La température se stabilise autour de la température extérieure. Les vers de terre (Eisenia Andrei) finissent le compostage en mangeant la matière décomposée par les bactéries et les champignons.

A la fin du processus, la température est stable et les propriétés chimiques de la matière ne changent plus (azote, phosphore et potassium, dits “N, P, K”) : la matière est stable.

 

Humus ou compost. L’humus est la couche supérieure du sol qui contient des nutriments (N, P, K, Ca, etc). Ces derniers sont la source principale de nourriture des plantes. L’humus a une structure physique qui ressemble à une éponge. Il permet d’absorber l’humidité de l’air et retient l’eau de pluie. C’est un réservoir d’eau pour les plantes. L’humus est également un milieu riche en micro-organismes. La diversité de l’humus permet de prévenir les invasions de parasites. En effet, les bactéries sont en permanence en compétition les unes avec les autres pour les nutriments, l’oxygène et l’eau. Ainsi, cette compétition empêche qu’une espèce prenne le dessus sur les autres et soit néfaste pour les plantes. 

L’humus et le compost ont une composition similaire. Seule l’origine est différente. L’humus est produit naturellement. Le compost est produit par l’être humain. Par exemple, chez BicyCompost, nous produisons le compost en andin. C’est-à-dire que nous empilons les couches de copeaux de bois et de biodéchets comme des lasagnes sur des lignes de plusieurs dizaines de mètres.

3) Faire un bon compost

Maintenant que nous savons tout sur le compost, voyons comment faire un bon compost dans son jardin.

Tout d’abord, il nous faut de la matière organique dite “biodéchets” (c’est un peu le but). Dans la nature, tout ce qui est biodégradable est compostable. C’est-à-dire : les fruits et légumes, les restes alimentaires, la viande, le poisson, les agrumes, les oignons, les os… Bref, tout ce qui est animal ou végétal !

Ensuite, il faut de la matière sèche : copeaux de bois, branches, feuilles mortes. La matière sèche permet de créer des espaces et donc d’apporter de l’oxygène pour les bactéries au coeur du compost. Pour deux doses de biodéchets, ajoutez une dose de matière sèche.

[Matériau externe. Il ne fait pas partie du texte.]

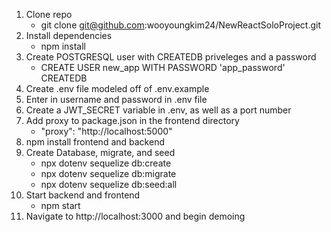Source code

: 1. Clone repo
     * git clone git@github.com:wooyoungkim24/NewReactSoloProject.git
2. Install dependencies 
     * npm install
3. Create POSTGRESQL user with CREATEDB priveleges and a password
     * CREATE USER new_app WITH PASSWORD 'app_password' CREATEDB
4. Create .env file modeled off of .env.example 
5. Enter in username and password in .env file
6. Create a JWT_SECRET variable in .env, as well as a port number
7. Add proxy to package.json in the frontend directory
     * "proxy": "http://localhost:5000"
8. npm install frontend and backend
9. Create Database, migrate, and seed
     * npx dotenv sequelize db:create
     * npx dotenv sequelize db:migrate
     * npx dotenv sequelize db:seed:all
10. Start backend and frontend
     * npm start <on both backend and frontend>
11. Navigate to http://localhost:3000 and begin demoing
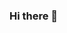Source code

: ### Hi there 👋

<!--
**trongtuanit/trongtuanit** is a ✨ _special_ ✨ repository because its `README.md` (this file) appears on your GitHub profile.
<img src="https://picsum.photos/200" width="256"/>
Here are some ideas to get you started:
[![Top Langs](https://github-readme-stats.vercel.app/api/top-langs/?username=trongtuanit&layout=compact)]


😄🚕🚙🚙🚘🚲🚈🚅🚄🦽🚛🚘🚃🚡🤶👼👼👼👼👨‍🦳🧓🧓👩‍🦱👨‍🦱🤶👼💕😁😍🌀🌀🌀🌀🚞🚲🚌🎇🎗🎭

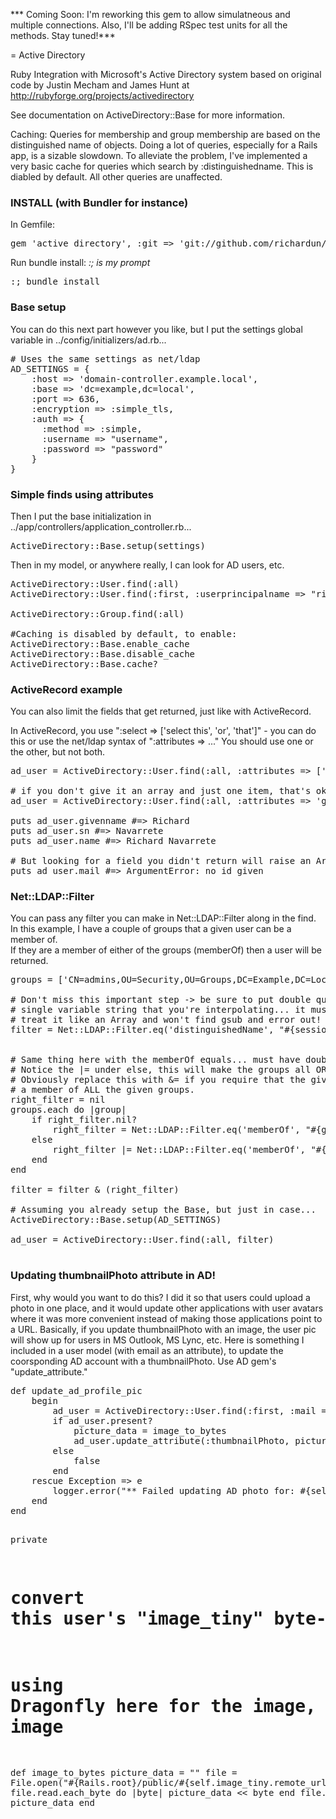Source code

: *** Coming Soon:  I'm reworking this gem to allow simulatneous and multiple connections. Also, I'll be adding RSpec test units for all the methods.  Stay tuned!***

= Active Directory

Ruby Integration with Microsoft's Active Directory system based on original code by Justin Mecham and James Hunt at http://rubyforge.org/projects/activedirectory

See documentation on ActiveDirectory::Base for more information.

Caching:
Queries for membership and group membership are based on the distinguished name of objects.  Doing a lot of queries, especially for a Rails app, is a sizable slowdown.  To alleviate the problem, I've implemented a very basic cache for queries which search by :distinguishedname.  This is diabled by default.  All other queries are unaffected.


<h3>INSTALL (with Bundler for instance)</h3>
In Gemfile:
<pre>
gem 'active_directory', :git => 'git://github.com/richardun/active_directory.git'
</pre>

Run bundle install: <em> :; is my prompt </em>
<pre>
:; bundle install
</pre>

<h3>Base setup</h3>
You can do this next part however you like, but I put the settings global variable in ../config/initializers/ad.rb...
<pre>
# Uses the same settings as net/ldap
AD_SETTINGS = {
	:host => 'domain-controller.example.local',
	:base => 'dc=example,dc=local',
	:port => 636,
	:encryption => :simple_tls,
	:auth => {
	  :method => :simple,
	  :username => "username",
	  :password => "password"
	}
}
</pre>

<h3>Simple finds using attributes</h3>
Then I put the base initialization in ../app/controllers/application_controller.rb...
<pre>
ActiveDirectory::Base.setup(settings)
</pre>

<p>Then in my model, or anywhere really, I can look for AD users, etc.</p>

<pre>
ActiveDirectory::User.find(:all)
ActiveDirectory::User.find(:first, :userprincipalname => "richard.navarrete@domain.com")

ActiveDirectory::Group.find(:all)

#Caching is disabled by default, to enable:
ActiveDirectory::Base.enable_cache
ActiveDirectory::Base.disable_cache
ActiveDirectory::Base.cache?
</pre>

<h3>ActiveRecord example</h3>
<p>You can also limit the fields that get returned, just like with ActiveRecord.</p>

<p>In ActiveRecord, you use ":select => ['select this', 'or', 'that']" - you can do this or use the net/ldap syntax of ":attributes => ..."  You should use one or the other, but not both.</p>

<pre>
ad_user = ActiveDirectory::User.find(:all, :attributes => ['givenname', 'sn'])

# if you don't give it an array and just one item, that's ok too...
ad_user = ActiveDirectory::User.find(:all, :attributes => 'givenname')

puts ad_user.givenname #=> Richard
puts ad_user.sn #=> Navarrete
puts ad_user.name #=> Richard Navarrete

# But looking for a field you didn't return will raise an ArgumentError.
puts ad_user.mail #=> ArgumentError: no id given
</pre>

<h3>Net::LDAP::Filter</h3>
You can pass any filter you can make in Net::LDAP::Filter along in the find.<br />
In this example, I have a couple of groups that a given user can be a member of.<br />
If they are a member of either of the groups (memberOf) then a user will be returned.<br />

<pre>
groups = ['CN=admins,OU=Security,OU=Groups,DC=Example,DC=Local', 'CN=HR,OU=Security,OU=Groups,DC=Example,DC=Local']

# Don't miss this important step -> be sure to put double quotes in the value, no matter if it's a
# single variable string that you're interpolating... it must be there or Net::LDAP::Filter will
# treat it like an Array and won't find gsub and error out!
filter = Net::LDAP::Filter.eq('distinguishedName', "#{session[:current_user][:dn]}")


# Same thing here with the memberOf equals... must have double quotes!
# Notice the |= under else, this will make the groups all OR conditions.
# Obviously replace this with &= if you require that the give user be 
# a member of ALL the given groups. 
right_filter = nil
groups.each do |group|
    if right_filter.nil?
        right_filter = Net::LDAP::Filter.eq('memberOf', "#{group}")
    else
        right_filter |= Net::LDAP::Filter.eq('memberOf', "#{group}")
    end
end

filter = filter & (right_filter)

# Assuming you already setup the Base, but just in case...
ActiveDirectory::Base.setup(AD_SETTINGS)

ad_user = ActiveDirectory::User.find(:all, filter)

</pre>

<h3>Updating thumbnailPhoto attribute in AD!</h3>
First, why would you want to do this?  I did it so that users could upload a photo in one place, and it would update other applications with user avatars where it was more convenient instead of making those applications point to a URL.  Basically, if you update thumbnailPhoto with an image, the user pic will show up for users in MS Outlook, MS Lync, etc.
Here is something I included in a user model (with email as an attribute), to update the coorsponding AD account with a thumbnailPhoto.
Use AD gem's "update_attribute."
<pre>
def update_ad_profile_pic
    begin
        ad_user = ActiveDirectory::User.find(:first, :mail => self.email)
        if ad_user.present?
            picture_data = image_to_bytes
            ad_user.update_attribute(:thumbnailPhoto, picture_data)
        else
            false
        end
    rescue Exception => e
        logger.error("** Failed updating AD photo for: #{self.email} \n#{e.message}")
    end
end

private

# convert this user's "image_tiny" byte-by-byte and return
# using Dragonfly here for the image, but you can use anything... it's just an image
def image_to_bytes
    picture_data = ""
    file = File.open("#{Rails.root}/public/#{self.image_tiny.remote_url}",'rb')
    file.read.each_byte do |byte|
        picture_data << byte
    end
    file.close
    picture_data
end
</pre>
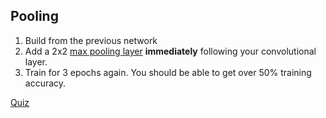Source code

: ## Pooling

1. Build from the previous network
2. Add a 2x2 [max pooling layer](https://keras.io/layers/pooling/#maxpooling2d) **immediately** following your convolutional layer.
3. Train for 3 epochs again. You should be able to get over 50% training accuracy.

[Quiz](./Quiz_08_Pooling_in_Keras/keras_Pooling)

Enfin, il faut de l’eau. L’eau est vitale pour les bactéries et donc pour le compostage. Un compost trop sec (attention l’été) ne permet pas aux bactéries de se développer. Par contre, un compost trop humide (attention à la pluie) risque de dégager de fortes odeurs. En effet, l’eau peut remplir les espaces créés par la matière sèche et empêcher l’oxygène de pénétrer dans le compost. En l’absence d’oxygène, les bactéries aérobies sont remplacées par des bactéries anaérobies. Ces dernières libèrent du méthane ou de l’ammoniac responsables des mauvaises odeurs.

Nous avons vu que tous les biodéchets sont compostables. Par contre, il faut garder en tête que les restes de repas, la viande ou le poisson dégagent une forte odeur lors de la décomposition. Pour gérer ces odeurs, nous vous conseillons d’ajouter plus de matière sèche (ratio 1:1), de couper en petits bouts les restes alimentaires et d’aérer régulièrement la matière.